Das befürchtete Fegefeuer hat Karl V: sicher nicht daran gehindert, Luther das Leben zu nehmen. Es waren die Luther und seiner Lehre verbundenen Reichsfürsten - unter ihnen auch einige sehr mächtige - die Karl V. davon abhielten und deren Hilfe er besonders bei seinen unaufhörlichen Kämpfen gegen Türken, Franzosen usw. brauchte. Einen weiteren Nebenkriegsplatz Deutschland konnte sich Karl V. nicht leisten, sodass weder eine Verbrennung als Ketzer noch ähnliche Maßnahmen in Erwägung gezogen werden konnten. Allerdings - ein spanischer Luther hätte gewiss nicht lange gelebt; auf den hätte ein Autodafé gewartet.

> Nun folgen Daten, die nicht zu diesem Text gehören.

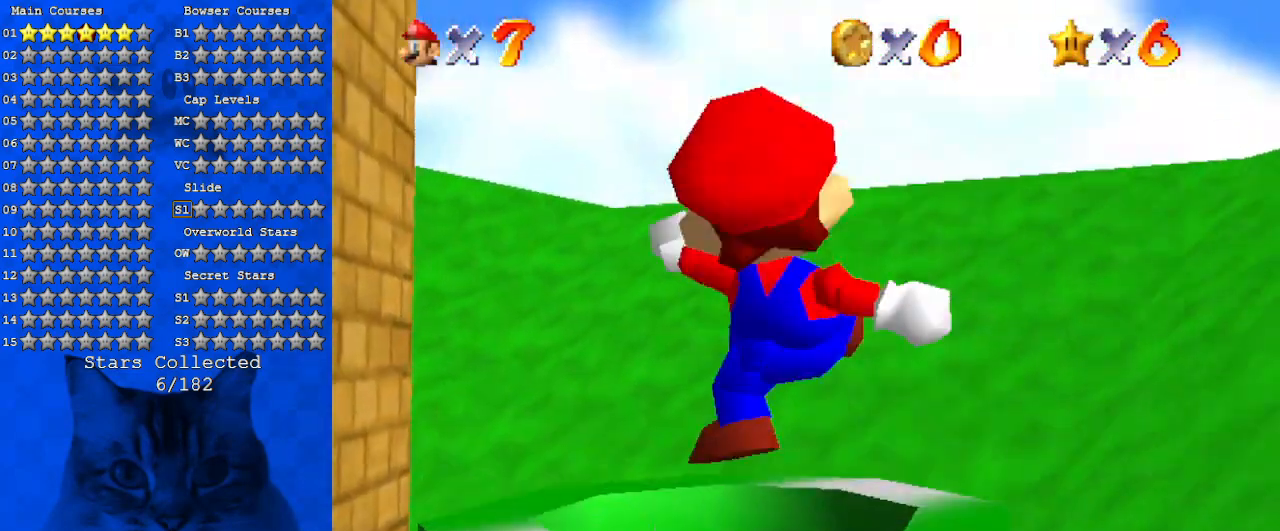
{"keys": ["left", "up"], "events": [[66, "down", "up"], [433, "left", "down"], [433, "up", "down"]]}
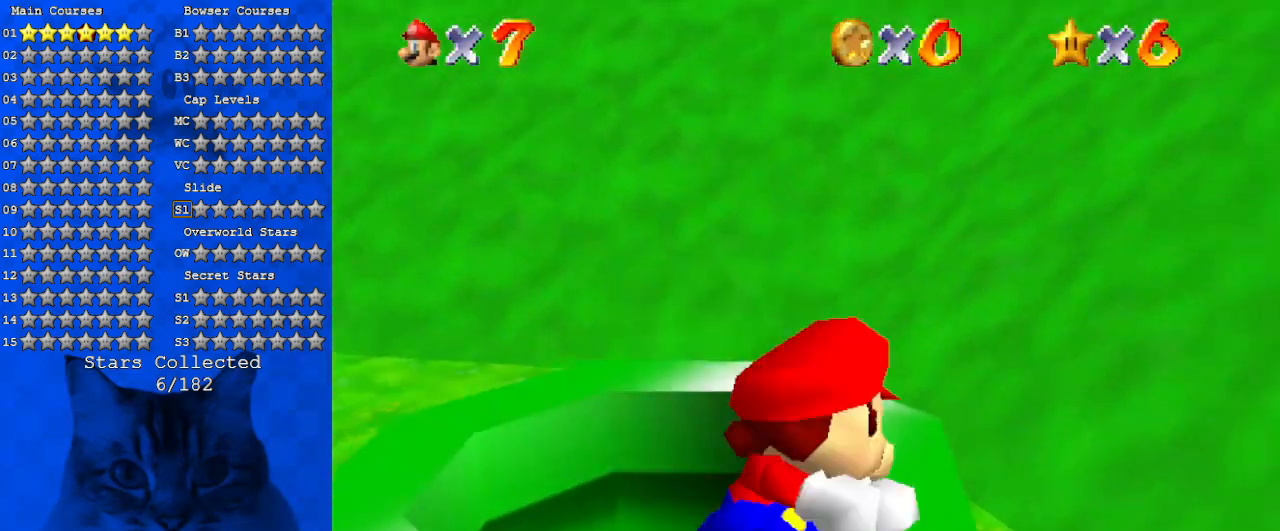
{"keys": ["left", "up"], "events": [[133, "left", "up"], [133, "up", "up"], [400, "left", "down"], [400, "up", "down"]]}
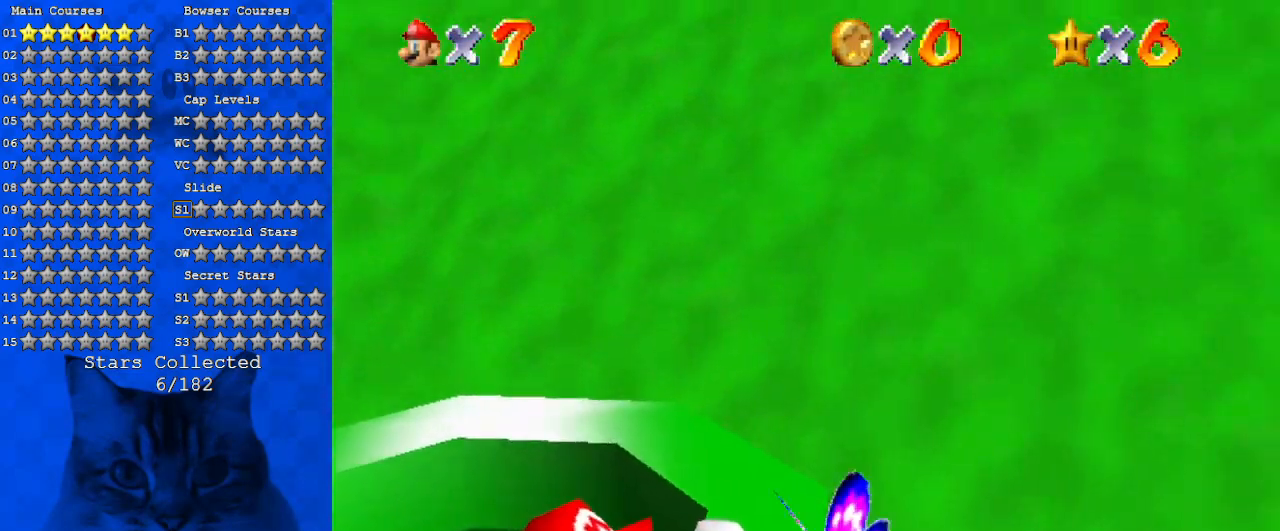
{"keys": [], "events": [[133, "left", "up"], [133, "up", "up"], [333, "left", "down"], [400, "left", "up"]]}
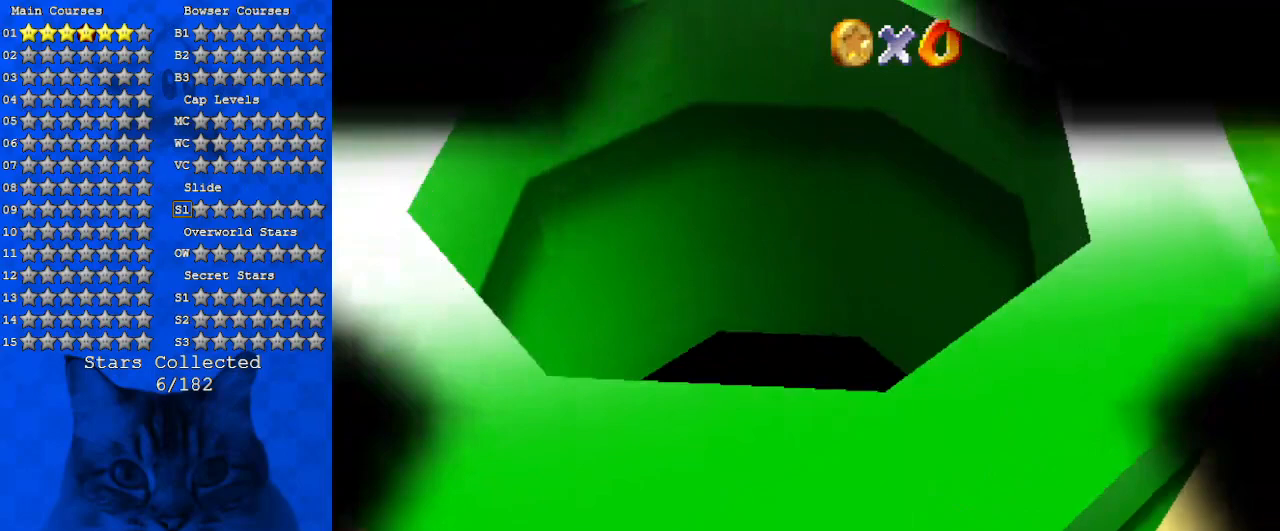
{"keys": [], "events": []}
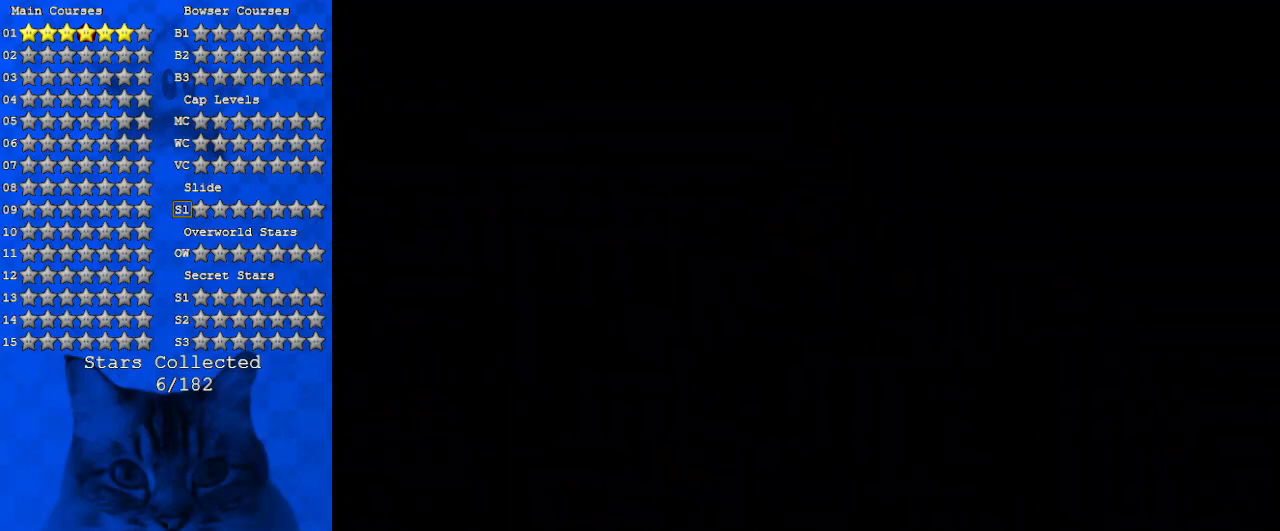
{"keys": [], "events": []}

Ob aber die Formel "ohne Luther kein 30jähriger Krieg" so schlicht zu stellen ist, muss bezweifelt werden.
 
Ob aber die Formel "ohne Luther kein 30jähriger Krieg" so schlicht zu stellen ist, muss bezweifelt werden.
Richtig, zumal ja nicht alle Protestanten in Deutschland Lutheraner waren. Der Winterkönig beispielsweise war Reformierter.
Zum anderen bedeutete eine gemeinsame Religionszugehörigkeit noch lange nicht, dass man auf der selben Seite stand. So kämpfte Kursachsen zeitweise gegen Protestanten. Eine wirkliche Solidarität innerhalb eines konfessionellen Lagers gab es kaum; so lehnte die Union lange Zeit einen Kriegseintritt auf der Seite der Kurpfalz ab.
Dennoch spielten konfessionelle Probleme, v.a. die österreichische Gegenreformation, eine gewichtige Rolle. Mindestens genauso wichtig war aber auch die Verfassung Böhmens für den Kriegsbeginn (Majestätsbrief, Streit um das Recht den König auszuwählen) wie auch die Verfassung des Heiligen Römischen Reiches (Angst der Fürsten vor einer kaiserlichen Dominanz).

Im Vergleich dazu scheint mir, trotz der machtpolitischen Anreize, der religiöse Aspekt dennoch bei den Kreuzzügen noch eindeutiger.
 
Im Vergleich dazu scheint mir, trotz der machtpolitischen Anreize, der religiöse Aspekt dennoch bei den Kreuzzügen noch eindeutiger.

Wie bei den christlichen Kreuzzügen geht es bei solchen Auseinandersetzungen zunächst um idealistische religiöse Ziele, die nach und nach von handfesten Machtinteressen abgelöst werden - immer noch unter dem Mäntelchen der Religion.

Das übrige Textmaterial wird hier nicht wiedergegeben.